**Reading text**
========

Modern WisdomWhy Is Male Fertility Crashing Globally? - Dr Michael Eisenberg
At a glance
WHAT IT’S REALLY ABOUT
Global male fertility crisis: causes, consequences, and what men control
- Dr. Michael Eisenberg explains that global sperm counts have dropped over 50% in 40 years, with convincing evidence showing an accelerating decline of around 2% per year recently.
- He links male fertility closely to overall health and environmental exposures, highlighting factors like obesity, chemicals, microplastics, pesticides, and endocrine disruptors, alongside lifestyle habits such as diet, exercise, sleep, and stress.
- The conversation covers diagnostic basics (what a semen analysis measures), common treatable issues like varicoceles and hormone imbalances, and the expanding role of assisted reproductive technologies such as IUI, IVF, and ICSI.
- Eisenberg also discusses broader trends—falling testosterone, paternal age effects, erectile dysfunction, porn and psychogenic factors—and offers a practical checklist for men to protect reproductive and sexual health.
IDEAS WORTH REMEMBERING
5 ideasMeasure your baseline fertility and hormones early, not only when trying to conceive.
A simple semen analysis and testosterone test while you feel healthy establishes your personal baseline; later declines or problems are easier to interpret and treat when you know where you started.
Treat male fertility as a health vital sign linked to future disease risk.
Lower semen quality correlates with higher risks of testicular and prostate cancer, heart disease, diabetes, and even earlier mortality, making sperm a powerful biomarker of overall male health.
Prioritize heart‑healthy habits to protect sperm and testosterone.
Diet (whole grains, fruits, vegetables), regular exercise, maintaining healthy weight, not smoking, moderating alcohol, adequate sleep, and stress management all support both cardiovascular and reproductive function.
Reduce avoidable chemical exposures where practical without becoming obsessive.

========

**Records shown**
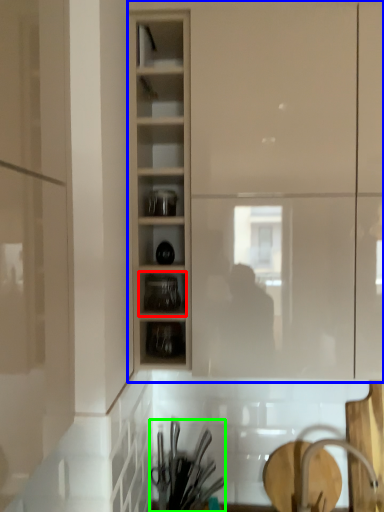
Question: Which object is positioned closest to shelf (highlighted by a red box)? Select from cupboard (highlighted by a blue box) and tableware (highlighted by a green box).

Choices:
 (A) cupboard
 (B) tableware

Answer: (A)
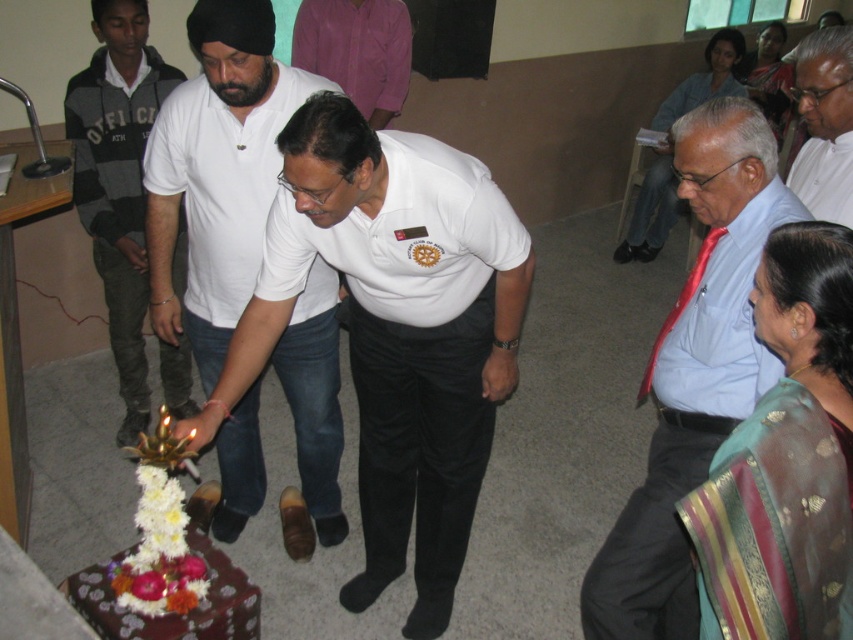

========

Please copy the passage of the male fertility summary between "Treat male fertility" and "overall male health.", inclusive, word for word. The data is separate from the male fertility summary.

**Written answer**
Treat male fertility as a health vital sign linked to future disease risk.
Lower semen quality correlates with higher risks of testicular and prostate cancer, heart disease, diabetes, and even earlier mortality, making sperm a powerful biomarker of overall male health.